I seasoned the soup, portioned it out and divided the ear between the two bowls. We had iceberg wedges with homemade ranch to balance this out, but it would have been very good with fresh bread.

Soup and salad: Now with more ears!
This does not taste like a standard, smoky split pea soup. It's not smoky at all, and it has some depth that I can only assume comes from cooking the ear with the soup. It is really, really good.

Split Pea and Pig's Ear Soup
to serve two

3 cups boiling water
3 tsp concentrated chicken stock (meant to be mixed 1 tsp per cup boiling water)
1/2 tsp concentrated beef stock (same concentration as the chicken stock)
8 oz dried split peas, rinsed and picked through
1 pig's ear, hair shaved/singed off (this was done for me. yay.)
1 medium* yellow onion, chopped
2 medium-large cloves garlic, crushed with the side of a knife then chopped
small bunch thyme
oil for frying
kosher salt and freshly ground black pepper to taste
*the size you get in a 3lb bag of onions

Bring the water to a boil in a kettle and pour into a medium to large pot on the stove. Dissolve concentrated stock, then add in the onion, garlic, split peas, ear and thyme.
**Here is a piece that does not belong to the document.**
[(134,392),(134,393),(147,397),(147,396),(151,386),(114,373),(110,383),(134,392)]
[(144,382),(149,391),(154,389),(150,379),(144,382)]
Bring to a boil then immediately reduce to a simmer. Cover and cook until ear is soft and peas are a soupy consistency (about 90 minutes for me, but it will vary based on ear, peas and stove). If your ear is not submerged, flip it occasionally. If soup becomes too thick add a bit more water.
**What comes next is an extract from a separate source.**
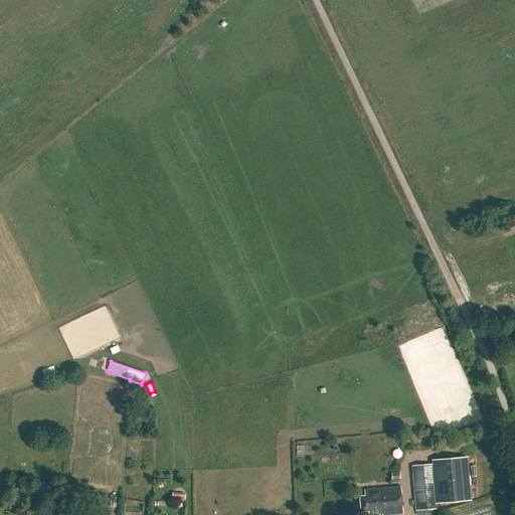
[(411,466),(415,508),(415,510),(437,508),(437,503),(470,500),(467,457),(433,460),(433,464),(411,466)]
When the ear is very soft and pliable, fish it out of the soup and rinse it well in cool water. Dry as completely as possible with paper towels. Fish out and discard the thyme stems.

The soup should be around the consistency you'd like it and the onions and garlic should have basically melted away. If not continue simmering while you work with the ear, adding water if necessary.

Once the ear cools and stiffens up a bit, slice it very thinly. Near the base of the ear there may be meat. If so, pick it out, chop it up and toss it in the soup.

Heat oil in a heavy bottomed pot or deep frying pan (or a deep fryer). Fry ears in small batches (mind the spitting oil) until golden and drain on paper towels.

Season the soup to taste with salt and pepper and spoon into bowls. Divide the crispy ear between the two bowls and serve immediately.